2. Define atom equivalences in these structures, that is, establish atom matches.
3. Perform a fitting operation.
Each structure is identified by the name of its corresponding MSF. One structure is identified as the target or fixed structure. All other structures are working or moving structures. Although only one structure can be designated as the target at a given time, the target definition can be changed from within the application.
The Molecular Similarity application makes no assumptions about the equivalency of atoms on different structures. Equivalency is defined through user input. When atom equivalencies are defined, they can be used for any fitting operation.
Fitting operations employ either a rigid or flexible method. If a rigid method is used, working structures are translated and rotated to obtain an optimum fit with the target structure. If a flexible fitting method is used, conformations of the working structures are changed to obtain an optimum fit.
The Molecular Similarity palette provides selections to rotate and translate selected structures, control the display of structures, change target structure definitions, and compare molecules.

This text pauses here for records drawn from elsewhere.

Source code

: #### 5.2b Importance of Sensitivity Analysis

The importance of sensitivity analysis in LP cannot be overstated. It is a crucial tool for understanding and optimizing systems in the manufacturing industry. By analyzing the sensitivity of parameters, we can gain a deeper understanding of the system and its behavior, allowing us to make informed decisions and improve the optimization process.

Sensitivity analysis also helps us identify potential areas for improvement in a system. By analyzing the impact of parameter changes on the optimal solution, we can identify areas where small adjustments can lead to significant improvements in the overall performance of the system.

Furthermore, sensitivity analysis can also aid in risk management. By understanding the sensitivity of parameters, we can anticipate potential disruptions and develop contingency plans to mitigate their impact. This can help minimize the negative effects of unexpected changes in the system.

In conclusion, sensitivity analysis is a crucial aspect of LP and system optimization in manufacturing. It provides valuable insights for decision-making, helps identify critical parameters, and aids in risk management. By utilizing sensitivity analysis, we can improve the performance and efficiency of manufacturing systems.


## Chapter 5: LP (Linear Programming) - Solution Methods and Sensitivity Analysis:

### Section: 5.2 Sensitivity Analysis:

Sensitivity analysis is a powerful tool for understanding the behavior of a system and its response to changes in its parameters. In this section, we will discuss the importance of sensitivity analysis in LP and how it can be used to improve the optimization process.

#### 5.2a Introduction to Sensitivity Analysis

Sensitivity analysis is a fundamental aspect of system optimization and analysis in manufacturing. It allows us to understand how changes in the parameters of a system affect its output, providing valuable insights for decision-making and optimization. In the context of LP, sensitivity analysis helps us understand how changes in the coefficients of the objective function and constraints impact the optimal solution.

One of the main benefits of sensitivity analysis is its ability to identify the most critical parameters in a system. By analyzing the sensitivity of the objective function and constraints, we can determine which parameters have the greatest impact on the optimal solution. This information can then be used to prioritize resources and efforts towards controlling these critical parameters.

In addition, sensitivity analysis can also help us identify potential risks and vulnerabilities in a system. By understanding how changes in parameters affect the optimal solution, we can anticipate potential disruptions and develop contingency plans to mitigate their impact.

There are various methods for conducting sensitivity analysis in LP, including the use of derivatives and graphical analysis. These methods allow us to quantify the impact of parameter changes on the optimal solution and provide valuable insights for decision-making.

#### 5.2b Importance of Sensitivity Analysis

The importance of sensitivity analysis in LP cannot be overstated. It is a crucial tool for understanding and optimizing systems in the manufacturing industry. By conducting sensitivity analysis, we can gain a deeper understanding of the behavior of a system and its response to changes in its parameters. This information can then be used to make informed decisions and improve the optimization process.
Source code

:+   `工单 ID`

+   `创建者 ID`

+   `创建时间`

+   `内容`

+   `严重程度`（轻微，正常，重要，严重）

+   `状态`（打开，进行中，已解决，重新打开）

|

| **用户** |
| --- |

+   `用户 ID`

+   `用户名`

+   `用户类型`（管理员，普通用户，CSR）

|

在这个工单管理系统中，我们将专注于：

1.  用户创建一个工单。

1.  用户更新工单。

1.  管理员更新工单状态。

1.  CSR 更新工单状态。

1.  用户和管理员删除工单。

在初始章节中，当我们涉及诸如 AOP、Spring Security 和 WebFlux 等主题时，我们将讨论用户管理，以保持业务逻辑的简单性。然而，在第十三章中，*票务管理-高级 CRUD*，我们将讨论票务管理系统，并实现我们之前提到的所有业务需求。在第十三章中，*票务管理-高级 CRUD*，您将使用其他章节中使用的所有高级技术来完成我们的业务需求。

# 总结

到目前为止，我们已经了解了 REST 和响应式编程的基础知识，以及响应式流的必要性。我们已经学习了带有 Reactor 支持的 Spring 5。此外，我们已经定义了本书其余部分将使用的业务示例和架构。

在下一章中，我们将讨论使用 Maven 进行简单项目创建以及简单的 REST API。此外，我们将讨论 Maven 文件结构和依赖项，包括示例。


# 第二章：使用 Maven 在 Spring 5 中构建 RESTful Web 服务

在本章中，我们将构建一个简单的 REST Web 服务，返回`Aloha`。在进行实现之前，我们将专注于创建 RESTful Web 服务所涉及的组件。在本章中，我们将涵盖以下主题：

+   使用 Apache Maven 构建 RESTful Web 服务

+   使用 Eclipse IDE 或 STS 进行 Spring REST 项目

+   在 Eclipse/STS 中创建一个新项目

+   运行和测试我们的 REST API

Other palette selections are used to manage the files that are generated during fitting and comparison operations.
The Molecule Management Table is used to change the activity and display of structures.
The Match Atoms procedure links equivalent or near equivalent atoms on one or more working molecules to the corresponding atom in the target structure. Atom equivalences are always defined in pairs. When you use multiple working structures, equivalent atoms are individually paired with the target atom, not collectively grouped with each other. With matches established, relationships between target and working atoms are defined, permitting sophisticated structural comparisons.
With two structure involved in a matching procedure, there are two methods available to establish atom matches:
When more than two structures are involved in atom matching, a modification of the second matching method is used.
In addition to the visual inspection of overlaid structures, it is also possible to calculate the van der Waals volume of structures and display this information in a variety of volume maps. Three types of volume maps can be displayed: union volume, intersection volume, and volume density.
Normally, the Molecular Similarity application works through a collection of MSFs, considering each MSF as a separate molecule. Alternatively, multiple conformers can be studied in the Molecular Similarity application using MSF Bundles. An MSF bundle is a collection of MSFs that are related by the application through their names. All MSFs in a bundle are assumed to have the same covalent structure. MSF bundles are defined to efficiently compare sets of multiple conformers as units.